Study: VW Crossblue Coupé – Golf-Gigant in schön

Crossblue, die Zweite: Nach der im Januar 2013 von VW in Detroit vorgestellten Studie eines siebensitzigen SUVs, folgt nun auf der Shanghai Auto Show (21. bis 29.

April 2013) das kompaktere und dynamischer gezeichnete Crossblue Coupé, das Ausblick auf die kommende SUV-Formensprache von VW geben dürfte. Während es sich bei dem gut fünf Meter langen Crossblue um eine eher kastige Erscheinung im klassischen SUV-Stil handelt, wurde beim 4,89 Meter langen und 2,02 Meter breiten Crossblue Coupé eine deutlich dynamischere Formensprache gewählt. Die Front prägen schmale LED-Leuchten und großen Luftöffnungen. Die Motorhaube verspricht mit ihren vielen Charakterlinien und Luftöffnungen ebenfalls dynamische Fahrfreuden.

In der Flanke betonen ausgeformte Schweller, eine von vorne nach hinten aufsteigende Schulterlinie sowie die nach hinten abfallende Dachlinie den Vorwärtsdrang der Studie. Im Heck wurden die zwei großvolumigen, rechteckigen Auspuffendrohre in eine sich farblich absetzende und Robustheit suggerierende untere Schürze integriert.

Drei Motoren

An der großen Heckklappe verweist ein kleines Schild mit der Aufschrift Twin Drive auf den besonderen Antrieb des Crossblue Coupés. Hier sorgen ein 299 PS starker V6-Benziner im Zusammenspiel mit zwei Elektromotoren (54 PS an der Vorderachse, 114 PS an der Hinterachse) für eine Systemleistung von stolzen 415 PS. Diese üppige Kraft soll reichen, um den 2,2-Tonner in unter sechs Sekunden aus dem Stand auf Tempo 100 und auf maximal 236 km/h zu beschleunigen.

Der Antrieb, der übrigens den Crossblue zum Allradler qualifiziert, soll zugleich ein besonders umweltfreundlicher sein. Die E-Motoren ermöglichen dank größerer Batterien einen bis zu 33 Kilometer langen Null-Emissions-Modus. Nutzt man die elektrische Reichweite, so soll der Verbrauch im Kombibetrieb bei knapp über drei Liter liegen. Ist ausschließlich der TSI-Motor für den Vortrieb verantwortlich, soll der Normverbrauch bei rund sieben Litern liegen.

Basiert auf Golf-Plattform

Das Crossblue Coupé basiert übrigens, wie schon der Crossblue, auf dem modularen Querbaukasten, also der neuen VW-Plattform auf der auch der Golf VII aufsetzt. Allerdings bietet das Crossblue Coupé mit 2,99 Meter einen deutlich längeren Radstand und damit einen recht geräumigen Innenraum. Dieser bietet einen klassisch variablen Kofferraum, in den sich 537 bis 1.101 Liter Gepäck einladen lassen.

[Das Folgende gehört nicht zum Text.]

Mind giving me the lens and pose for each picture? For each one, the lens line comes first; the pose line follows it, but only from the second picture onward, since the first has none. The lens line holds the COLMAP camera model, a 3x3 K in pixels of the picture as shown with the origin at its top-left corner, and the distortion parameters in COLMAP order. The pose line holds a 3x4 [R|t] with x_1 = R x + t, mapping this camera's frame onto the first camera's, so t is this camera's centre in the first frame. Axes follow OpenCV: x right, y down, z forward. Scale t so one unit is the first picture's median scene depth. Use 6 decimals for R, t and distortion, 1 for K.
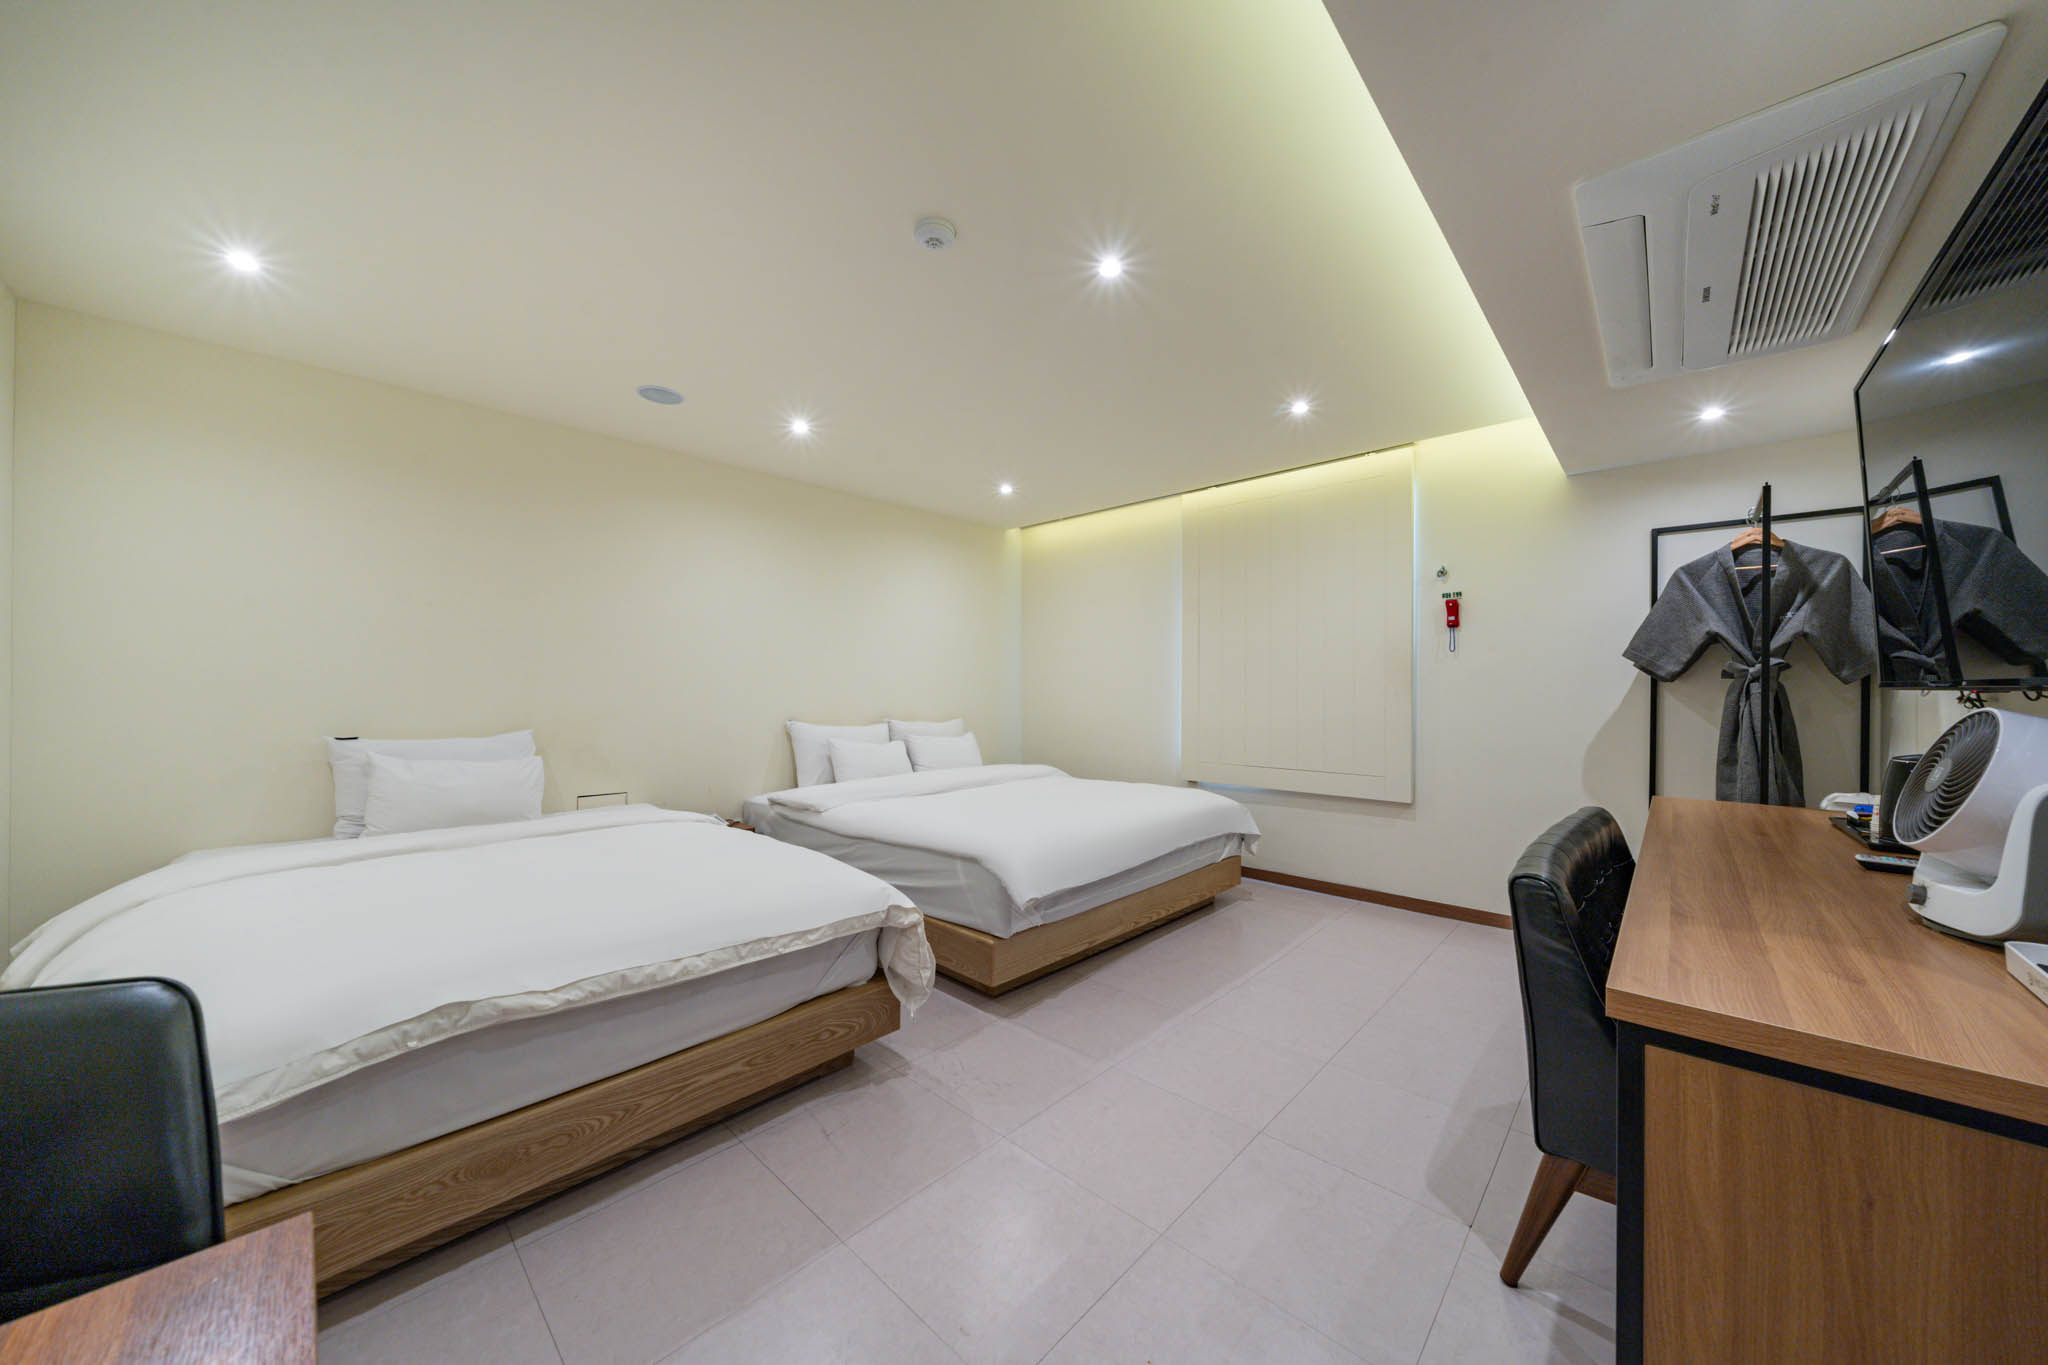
lens RADIAL K [[694.4, 0, 1024.6], [0, 694.4, 690.0], [0, 0, 1]] dist [-0.000020, -0.000014]
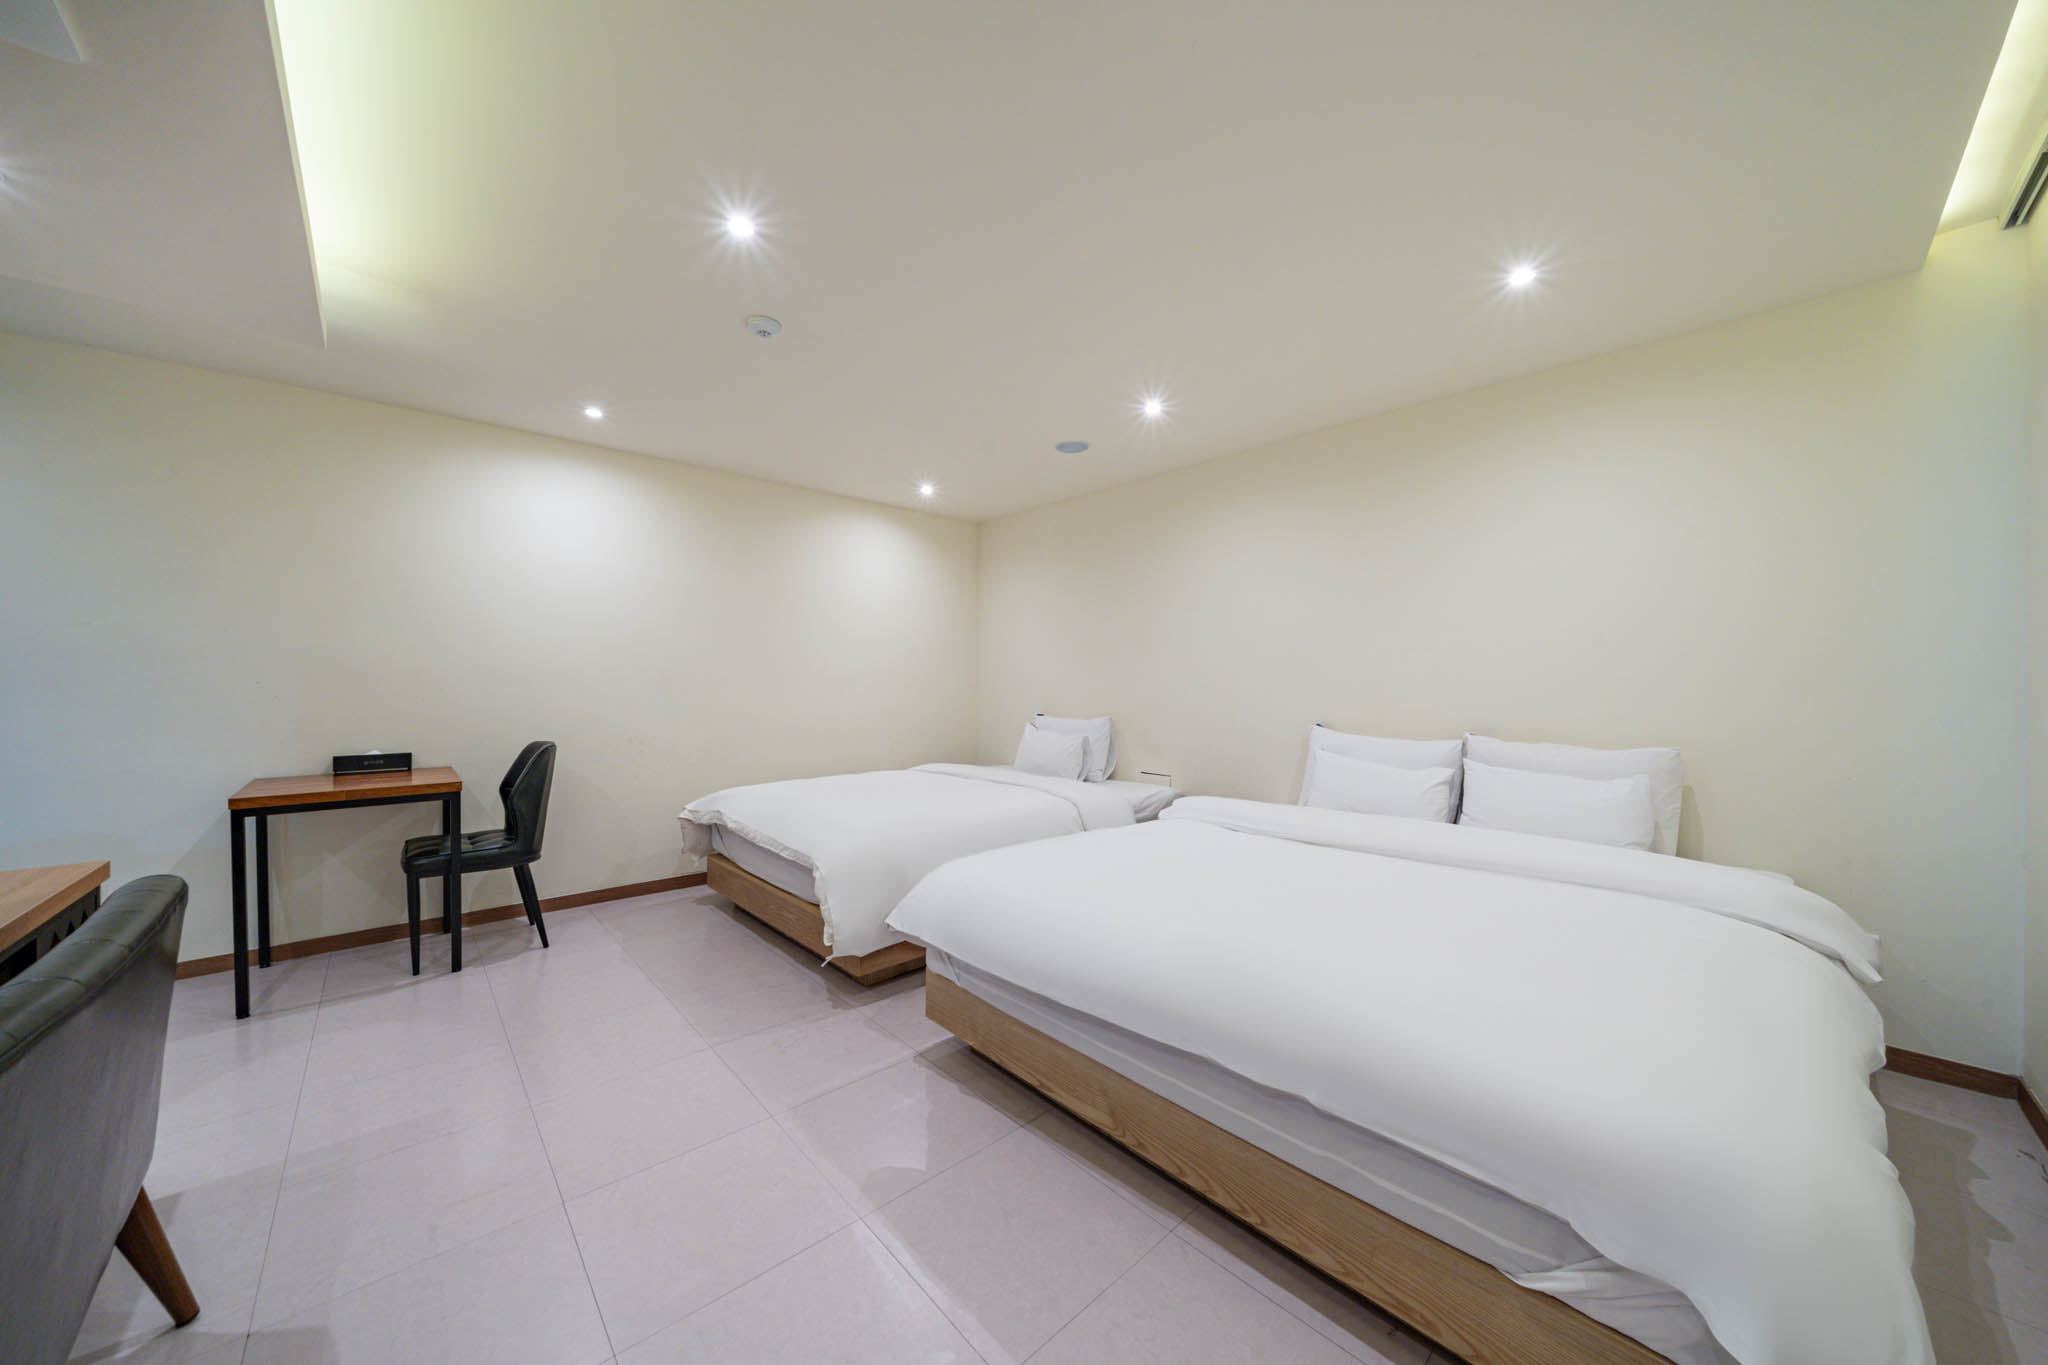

Ansonsten spiegelt der Innenraum den sportlichen Charakter der Außenhaut wider und bietet darüber hinaus einen urbanen Lounge-Charakter. Die LED-Ambientebeleuchtung in Orange soll an einen durch Vulkangestein sich schlängelden Magmastrom erinnern. Im Kombiinstrument der VW-Studie befindet sich zwischen zwei Rundinstrumenten ein großes Farbdisplay. Zusätzlich befindet sich in der Mittelkonsole ein 10,1 Zoll großer Touchscreen, über den unter anderem die 3D-Navigation dargestellt wird.

Ausblick auf Tiguan-Familie?

Inwieweit das Crossblue Coupé Ausblick auf ein konkretes Modell der näheren Zukunft bieten soll, lässt VW noch offen. Einige Designelemente werden sich dem Vernehmen nach jedoch in künftigen SUV-Modellen wiederfinden. Gut möglich, dass die Crossblue-Studien Ausblick auf die kommende Tiguan-Familie geben könnten. Gerüchte besagen, dass diese Familien aus einem klassisch kompakten Tiguan, einem größeren Siebensitzer und einer Coupéversion bestehen wird.